HESI RN
Pharmacology HESI
1. A client with trigeminal neuralgia tells the nurse that acetaminophen (Tylenol) is taken on a frequent daily basis for relief of generalized discomfort. The nurse reviews the client's laboratory results and determines that which of the following indicates toxicity associated with the medication?
- A. Sodium of 140 mEq/L
- B. Prothrombin time of 12 seconds
- C. Platelet count of 400,000 cells/mm³
- D. A direct bilirubin level of 2 mg/dL
Correct answer: D
Rationale: A direct bilirubin level of 2 mg/dL indicates liver damage, which can be caused by an overdose of acetaminophen. Acetaminophen toxicity can lead to liver injury, manifesting as elevated bilirubin levels and other liver function test abnormalities.
2. Oral iron supplements are prescribed for a 6-year-old child with iron deficiency anemia. The nurse instructs the mother to administer the iron with which of the following food items?
- A. Milk
- B. Water
- C. Apple juice
- D. Orange juice
Correct answer: D
Rationale: Iron absorption is enhanced by the presence of vitamin C. Orange juice is a good source of vitamin C, which can improve the absorption of iron when taken together.
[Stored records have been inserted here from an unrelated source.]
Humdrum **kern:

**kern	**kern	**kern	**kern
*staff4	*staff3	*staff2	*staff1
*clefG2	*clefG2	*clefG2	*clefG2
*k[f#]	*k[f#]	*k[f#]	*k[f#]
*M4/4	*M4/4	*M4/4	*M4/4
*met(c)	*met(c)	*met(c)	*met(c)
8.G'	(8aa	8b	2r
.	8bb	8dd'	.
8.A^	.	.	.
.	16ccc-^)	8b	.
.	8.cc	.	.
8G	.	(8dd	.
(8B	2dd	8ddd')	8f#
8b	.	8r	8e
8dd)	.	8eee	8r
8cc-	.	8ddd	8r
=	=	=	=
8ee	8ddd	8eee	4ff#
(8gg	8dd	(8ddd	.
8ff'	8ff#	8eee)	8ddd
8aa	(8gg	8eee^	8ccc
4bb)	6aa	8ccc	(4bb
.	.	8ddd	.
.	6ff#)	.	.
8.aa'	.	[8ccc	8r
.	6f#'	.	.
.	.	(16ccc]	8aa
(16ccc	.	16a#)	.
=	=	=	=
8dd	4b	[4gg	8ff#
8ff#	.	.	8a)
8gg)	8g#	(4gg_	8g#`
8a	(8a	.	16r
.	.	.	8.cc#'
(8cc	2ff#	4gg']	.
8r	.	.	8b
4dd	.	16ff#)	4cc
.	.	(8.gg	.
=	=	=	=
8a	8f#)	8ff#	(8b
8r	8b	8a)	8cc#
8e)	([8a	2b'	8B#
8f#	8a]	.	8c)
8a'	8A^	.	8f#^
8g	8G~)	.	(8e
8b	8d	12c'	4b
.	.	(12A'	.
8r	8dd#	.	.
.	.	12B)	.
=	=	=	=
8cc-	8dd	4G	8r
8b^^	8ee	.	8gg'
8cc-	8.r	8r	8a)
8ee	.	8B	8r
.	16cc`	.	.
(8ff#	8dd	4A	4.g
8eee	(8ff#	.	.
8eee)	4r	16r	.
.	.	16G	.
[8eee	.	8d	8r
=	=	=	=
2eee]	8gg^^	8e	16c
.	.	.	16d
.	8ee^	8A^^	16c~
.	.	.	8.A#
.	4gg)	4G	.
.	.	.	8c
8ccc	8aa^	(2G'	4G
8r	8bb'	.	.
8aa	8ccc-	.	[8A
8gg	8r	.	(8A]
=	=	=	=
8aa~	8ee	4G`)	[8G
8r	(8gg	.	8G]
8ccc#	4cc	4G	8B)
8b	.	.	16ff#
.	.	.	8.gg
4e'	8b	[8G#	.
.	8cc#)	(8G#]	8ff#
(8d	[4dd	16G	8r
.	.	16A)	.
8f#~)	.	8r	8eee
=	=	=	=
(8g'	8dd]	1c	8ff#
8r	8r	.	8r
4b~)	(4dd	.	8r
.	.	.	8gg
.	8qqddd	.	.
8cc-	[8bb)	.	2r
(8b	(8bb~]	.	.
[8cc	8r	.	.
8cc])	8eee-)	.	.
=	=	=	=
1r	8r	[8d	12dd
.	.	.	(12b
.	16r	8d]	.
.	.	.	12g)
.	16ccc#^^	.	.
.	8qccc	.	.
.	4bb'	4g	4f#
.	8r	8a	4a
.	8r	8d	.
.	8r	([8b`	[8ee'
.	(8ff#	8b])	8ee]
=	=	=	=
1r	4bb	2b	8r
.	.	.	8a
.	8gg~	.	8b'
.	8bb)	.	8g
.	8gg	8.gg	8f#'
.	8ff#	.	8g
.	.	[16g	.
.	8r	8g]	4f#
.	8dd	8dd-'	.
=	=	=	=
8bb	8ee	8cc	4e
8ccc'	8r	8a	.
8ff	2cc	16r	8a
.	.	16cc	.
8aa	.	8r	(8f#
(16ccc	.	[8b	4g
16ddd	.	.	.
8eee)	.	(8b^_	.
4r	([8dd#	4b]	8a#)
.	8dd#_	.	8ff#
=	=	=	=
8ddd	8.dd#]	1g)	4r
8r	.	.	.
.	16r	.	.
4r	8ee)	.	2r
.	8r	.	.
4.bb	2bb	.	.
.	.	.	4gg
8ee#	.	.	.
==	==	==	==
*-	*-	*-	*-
Therefore, administering iron supplements with orange juice is the best choice to optimize iron absorption for the child.
3. A postoperative client has received a dose of naloxone hydrochloride for respiratory depression shortly after transfer to the nursing unit from the postanesthesia care unit. After administration of the medication, the nurse checks the client for:
- A. Pupillary changes
- B. Scattered lung wheezes
- C. Sudden increase in pain
- D. Sudden episodes of diarrhea
Correct answer: C
Rationale: Naloxone hydrochloride is an antidote to opioids and may be administered to postoperative clients to address respiratory depression. This medication can also reverse the effects of analgesics, potentially leading to a sudden increase in pain. Therefore, the nurse must assess the client for any unexpected rise in pain levels after naloxone administration. Choices A, B, and D are incorrect because pupillary changes, scattered lung wheezes, and sudden episodes of diarrhea are not typically associated with naloxone administration for respiratory depression.
4. A client has been prescribed furosemide (Lasix), and the nurse is monitoring for adverse effects associated with this medication. Which of the following should the nurse recognize as a potential adverse effect? Select one that doesn't apply.
- A. Nausea
- B. Tinnitus
- C. Hypotension
- D. Hypokalemia
Correct answer: A
Rationale: Furosemide is a loop diuretic that can lead to adverse effects such as tinnitus, hypotension, and hypokalemia. While nausea is a common side effect of many medications, it is not typically associated with furosemide. Therefore, the nurse should recognize nausea as a potential adverse effect that doesn't apply to furosemide.
5. Cycloserine (Seromycin) is added to the medication regimen for a client with tuberculosis. Which of the following would the nurse include in the client-teaching plan regarding this medication?
- A. To take the medication after meals
- B. To return to the clinic weekly for serum drug-level testing
- C. To call the health care provider (HCP) if a skin rash occurs
- D. To restrict alcohol intake with this medication
Correct answer: B
Rationale: Cycloserine requires weekly serum drug level determinations to monitor for neurotoxicity. The medication must be taken after meals, and the client should avoid alcohol. Additionally, the client should report any signs of skin rash or central nervous system toxicity to the healthcare provider.